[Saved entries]
----------

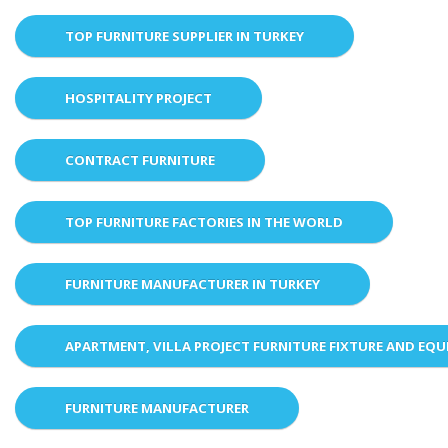
TOP FURNITURE SUPPLIER IN TURKEY
HOSPITALITY PROJECT
CONTRACT FURNITURE
TOP FURNITURE FACTORIES IN THE WORLD
FURNITURE MANUFACTURER IN TURKEY
APARTMENT, VILLA PROJECT FURNITURE FIXTURE AND EQ
FURNITURE MANUFACTURER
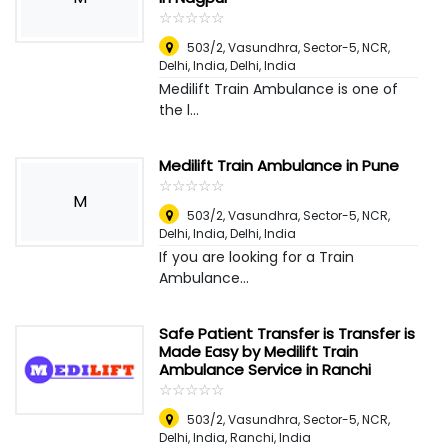
☆
★
☆
★
☆
★
☆
★
☆
★
503/2, Vasundhra, Sector-5, NCR,
Delhi, India
,
Delhi, India
Medilift Train Ambulance is one of
the l...
Medilift Train Ambulance in Pune
☆
★
☆
★
☆
★
☆
★
☆
★
M
503/2, Vasundhra, Sector-5, NCR,
Delhi, India
,
Delhi, India
If you are looking for a Train
Ambulance...
Safe Patient Transfer is Transfer is
Made Easy by Medilift Train
Ambulance Service in Ranchi
☆
★
☆
★
☆
★
☆
★
☆
★
503/2, Vasundhra, Sector-5, NCR,
Delhi, India
,
Ranchi, India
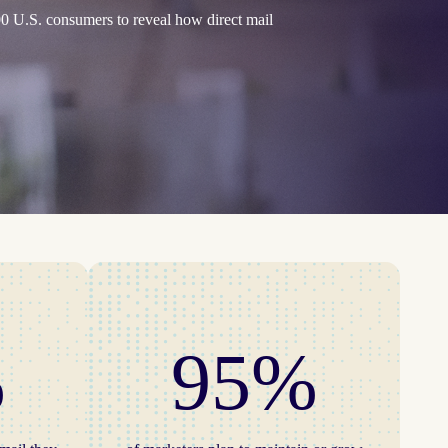
0 U.S. consumers to reveal how direct mail
%
95%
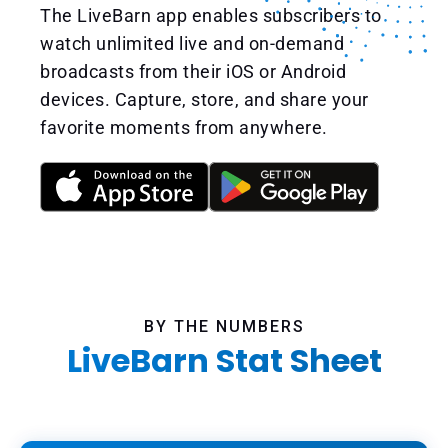
The LiveBarn app enables subscribers to
watch unlimited live and on-demand
broadcasts from their iOS or Android
devices. Capture, store, and share your
favorite moments from anywhere.
BY THE NUMBERS
LiveBarn Stat Sheet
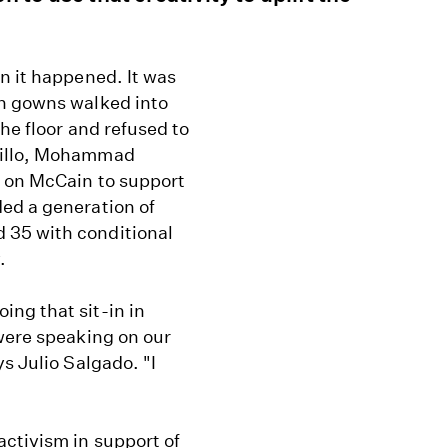
n it happened. It was
on gowns walked into
the floor and refused to
rillo, Mohammad
d on McCain to support
ed a generation of
 35 with conditional
.
ng that sit-in in
 were speaking on our
s Julio Salgado. "I
activism in support of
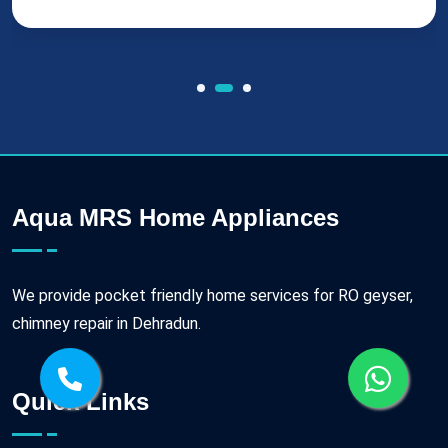
Aqua MRS Home Appliances
We provide pocket friendly home services for RO geyser,
chimney repair in Dehradun.
Quick Links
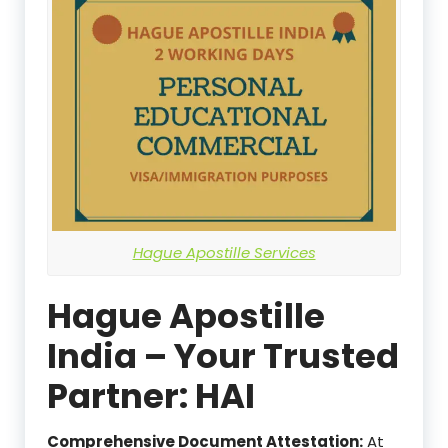
Hague Apostille Services
Hague Apostille
India – Your Trusted
Partner: HAI
Comprehensive Document Attestation:
At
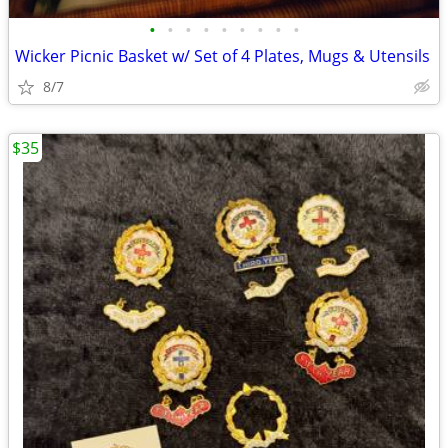
•
•
•
•
•
•
•
•
•
Wicker Picnic Basket w/ Set of 4 Plates, Mugs & Utensils
8/7
$35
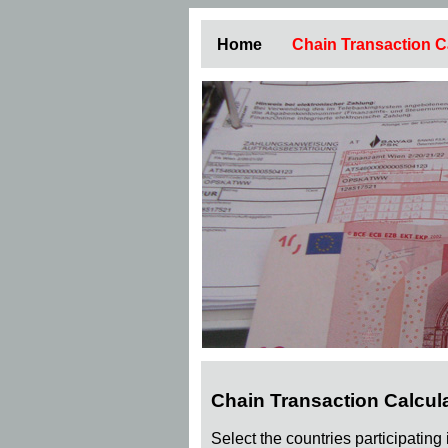
Home
Chain Transaction C
Chain Transaction Calcul
Select the countries participating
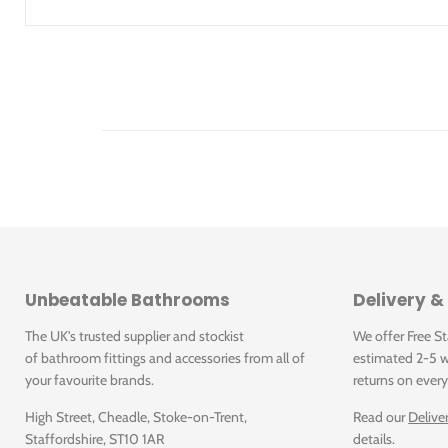
Height in mm: 175
Interior depth: 125
Collection: Architectura
Product designation: Built-in washbasin
Material: Sanitary ceramics
Surface: Glossy
With overflow: Yes
Illustrated Code
4166.60.01
4166.60.01: Architectura Built-in washbasin 615 x 415 
Unbeatable Bathrooms
Delivery &
The UK's trusted supplier and stockist
We offer Free S
of bathroom fittings and accessories from all of
estimated 2-5 w
your favourite brands.
returns on every
High Street, Cheadle, Stoke-on-Trent,
Read our
Delive
Staffordshire, ST10 1AR
details.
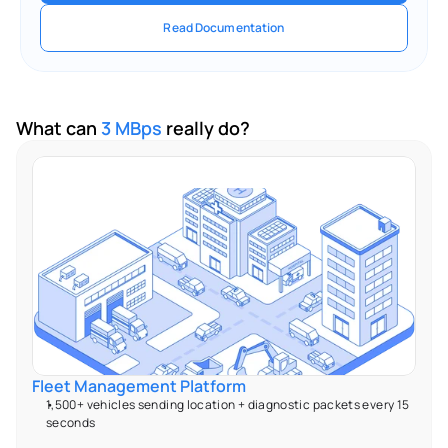
Read Documentation
What can 
3 MBps
 really do?
Fleet Management Platform 
1,500+ vehicles sending location + diagnostic packets every 15 
seconds 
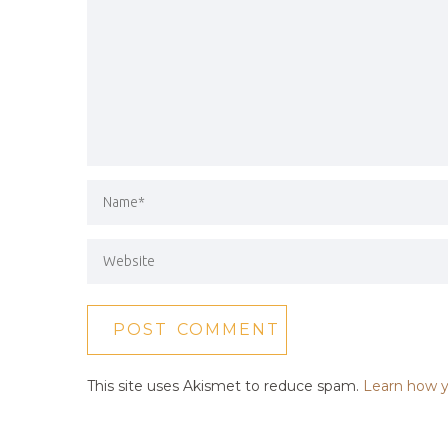
This site uses Akismet to reduce spam.
Learn how y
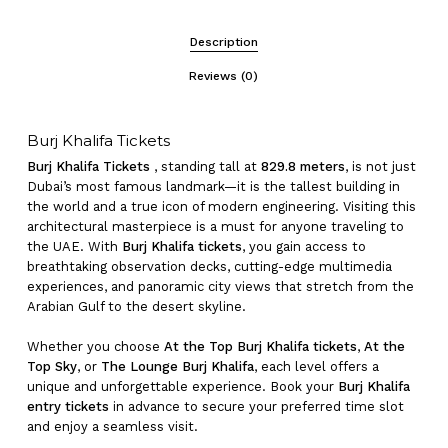
Description
Reviews (0)
Burj Khalifa Tickets
Burj Khalifa Tickets
, standing tall at
829.8 meters
, is not just
Dubai’s most famous landmark—it is the tallest building in
the world and a true icon of modern engineering. Visiting this
architectural masterpiece is a must for anyone traveling to
the UAE. With
Burj Khalifa tickets
, you gain access to
breathtaking observation decks, cutting-edge multimedia
experiences, and panoramic city views that stretch from the
Arabian Gulf to the desert skyline.
Whether you choose
At the Top Burj Khalifa tickets
,
At the
Top Sky
, or
The Lounge Burj Khalifa
, each level offers a
unique and unforgettable experience. Book your
Burj Khalifa
entry tickets
in advance to secure your preferred time slot
and enjoy a seamless visit.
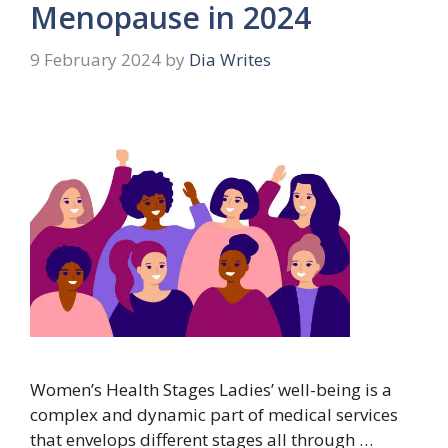
Menopause in 2024
9 February 2024
by
Dia Writes
Women’s Health Stages Ladies’ well-being is a
complex and dynamic part of medical services
that envelops different stages all through …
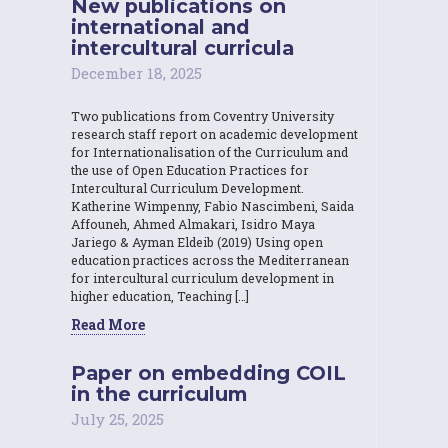
New publications on
international and
intercultural curricula
December 18, 2025
Two publications from Coventry University
research staff report on academic development
for Internationalisation of the Curriculum and
the use of Open Education Practices for
Intercultural Curriculum Development.
Katherine Wimpenny, Fabio Nascimbeni, Saida
Affouneh, Ahmed Almakari, Isidro Maya
Jariego & Ayman Eldeib (2019) Using open
education practices across the Mediterranean
for intercultural curriculum development in
higher education, Teaching […]
Read More
Paper on embedding COIL
in the curriculum
July 25, 2025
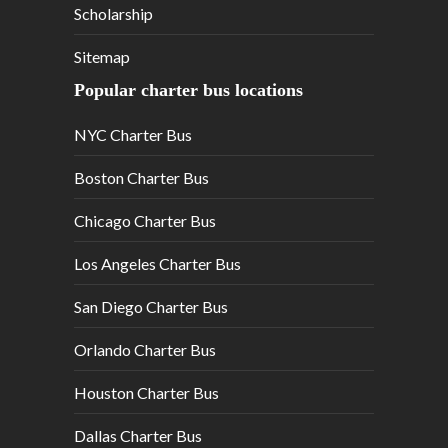
Scholarship
Sitemap
Popular charter bus locations
NYC Charter Bus
Boston Charter Bus
Chicago Charter Bus
Los Angeles Charter Bus
San Diego Charter Bus
Orlando Charter Bus
Houston Charter Bus
Dallas Charter Bus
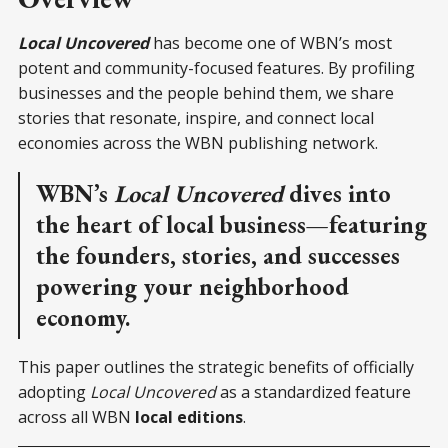
Local Uncovered
has become one of WBN’s most
potent and community-focused features. By profiling
businesses and the people behind them, we share
stories that resonate, inspire, and connect local
economies across the WBN publishing network.
WBN’s
Local Uncovered
dives into
the heart of local business—featuring
the founders, stories, and successes
powering your neighborhood
economy.
This paper outlines the strategic benefits of officially
adopting
Local Uncovered
as a standardized feature
across all WBN
local editions
.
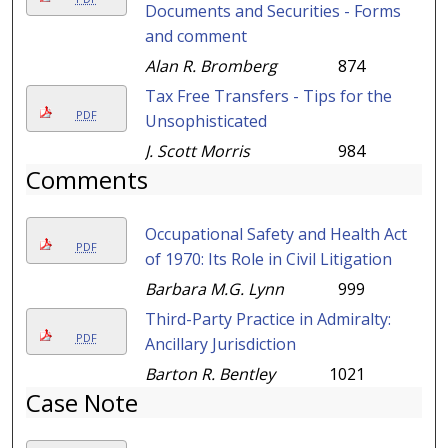
Documents and Securities - Forms
and comment
Alan R. Bromberg
874
Tax Free Transfers - Tips for the
PDF
Unsophisticated
J. Scott Morris
984
Comments
Occupational Safety and Health Act
PDF
of 1970: Its Role in Civil Litigation
Barbara M.G. Lynn
999
Third-Party Practice in Admiralty:
PDF
Ancillary Jurisdiction
Barton R. Bentley
1021
Case Note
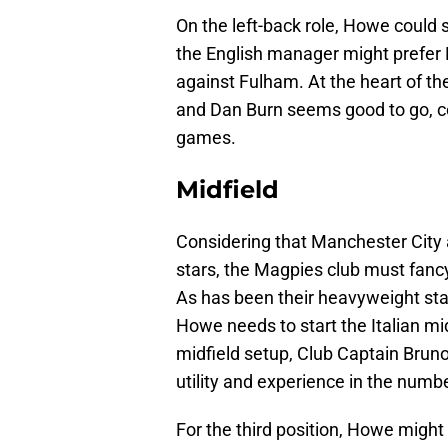
On the left-back role, Howe could s
the English manager might prefer Ha
against Fulham. At the heart of t
and Dan Burn seems good to go, co
games.
Midfield
Considering that Manchester City a
stars, the Magpies club must fancy
As has been their heavyweight star
Howe needs to start the Italian mi
midfield setup, Club Captain Brun
utility and experience in the numbe
For the third position, Howe might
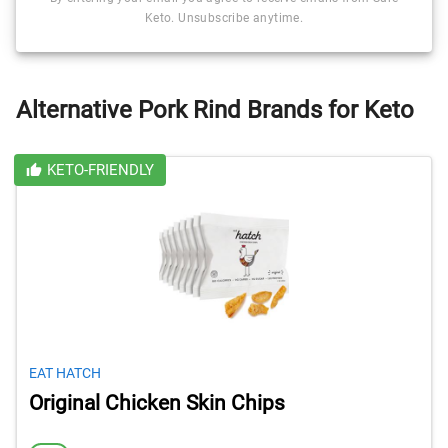
Keto. Unsubscribe anytime.
Alternative Pork Rind Brands for Keto
KETO-FRIENDLY
EAT HATCH
Original Chicken Skin Chips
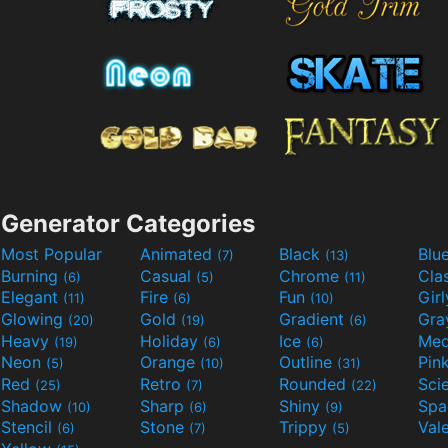
Generator Categories
Most Popular
Animated
Black
Blu
(7)
(13)
Burning
Casual
Chrome
Cla
(6)
(5)
(11)
Elegant
Fire
Fun
Gir
(11)
(6)
(10)
Glowing
Gold
Gradient
Gr
(20)
(19)
(6)
Heavy
Holiday
Ice
Med
(19)
(6)
(6)
Neon
Orange
Outline
Pin
(5)
(10)
(31)
Red
Retro
Rounded
(25)
(7)
(22)
Shadow
Sharp
Shiny
Sp
(10)
(6)
(9)
Stencil
Stone
Trippy
Val
(6)
(7)
(5)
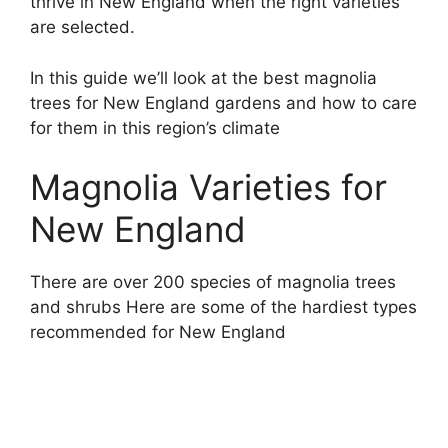
thrive in New England when the right varieties
are selected.
In this guide we’ll look at the best magnolia
trees for New England gardens and how to care
for them in this region’s climate
Magnolia Varieties for
New England
There are over 200 species of magnolia trees
and shrubs Here are some of the hardiest types
recommended for New England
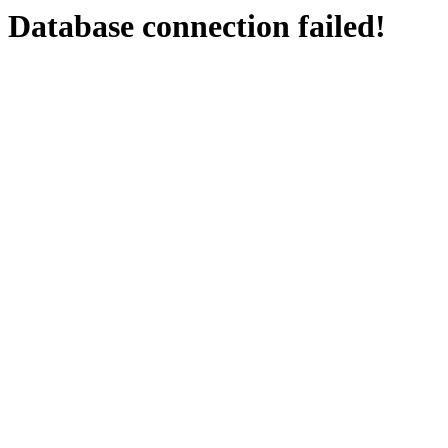
Database connection failed!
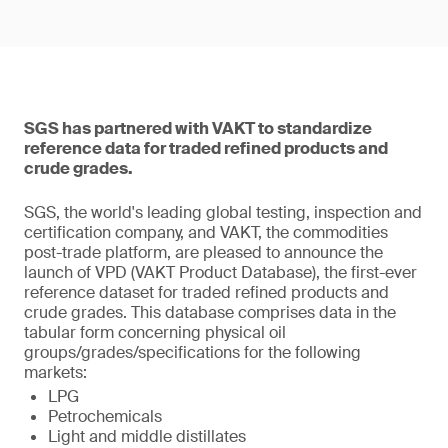
SGS has partnered with VAKT to standardize
reference data for traded refined products and
crude grades.
SGS, the world's leading global testing, inspection and
certification company, and VAKT, the commodities
post-trade platform, are pleased to announce the
launch of VPD (VAKT Product Database), the first-ever
reference dataset for traded refined products and
crude grades. This database comprises data in the
tabular form concerning physical oil
groups/grades/specifications for the following
markets:
LPG
Petrochemicals
Light and middle distillates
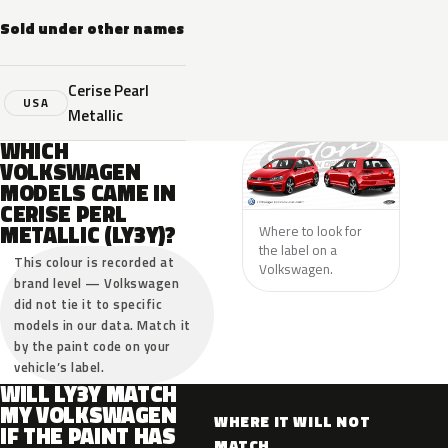
Sold under other names
Cerise Pearl
USA
Metallic
WHICH
VOLKSWAGEN
MODELS CAME IN
CERISE PERL
METALLIC (LY3Y)?
Where to look for
the label on a
This colour is recorded at
Volkswagen.
brand level — Volkswagen
did not tie it to specific
models in our data. Match it
by the paint code on your
vehicle’s label.
WILL LY3Y MATCH
MY VOLKSWAGEN
WHERE IT WILL NOT
IF THE PAINT HAS
MATCH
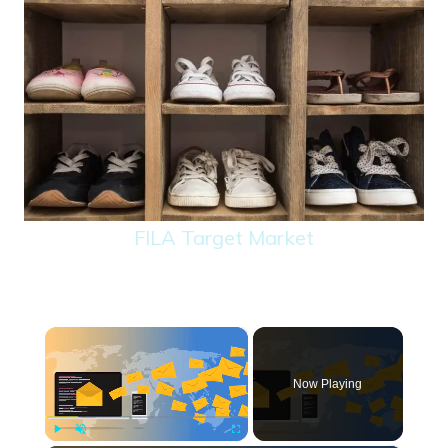
FILA Target Market
×
Now Playing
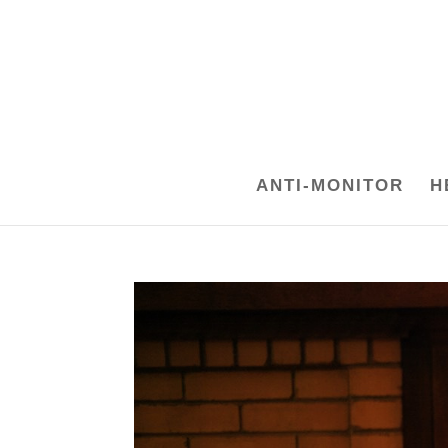
ANTI-MONITOR
H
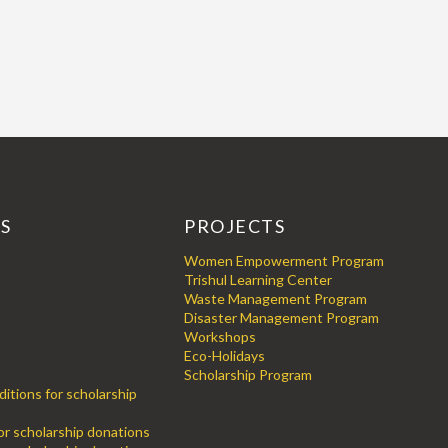
KS
PROJECTS
Women Empowerment Program
Trishul Learning Center
Waste Management Program
Disaster Management Program
Workshops
Eco-Holidays
Scholarship Program
itions for scholarship
for scholarship donations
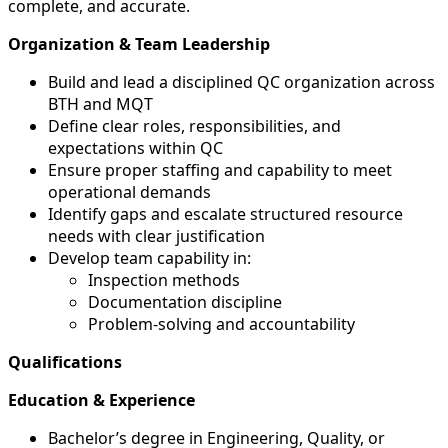
complete, and accurate.
Organization & Team Leadership
Build and lead a disciplined QC organization across
BTH and MQT
Define clear roles, responsibilities, and
expectations within QC
Ensure proper staffing and capability to meet
operational demands
Identify gaps and escalate structured resource
needs with clear justification
Develop team capability in:
Inspection methods
Documentation discipline
Problem-solving and accountability
Qualifications
Education & Experience
Bachelor’s degree in Engineering, Quality, or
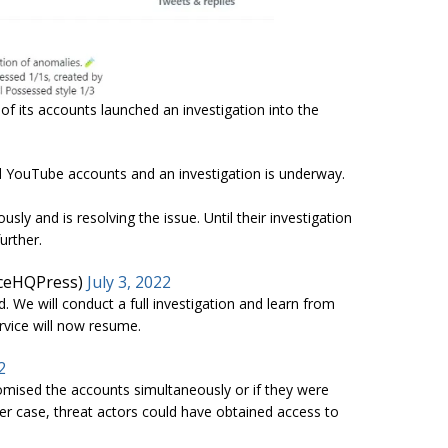
of its accounts launched an investigation into the
d YouTube accounts and an investigation is underway.
ly and is resolving the issue. Until their investigation
urther.
nceHQPress)
July 3, 2022
. We will conduct a full investigation and learn from
rvice will now resume.
2
romised the accounts simultaneously or if they were
ter case, threat actors could have obtained access to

----------

WORK ORDER: From the data above, copy each line with the string "washbasin" in it.

FINISHED EXERCISE:
Product designation: Built-in washbasin
4166.60.01: Architectura Built-in washbasin 615 x 415 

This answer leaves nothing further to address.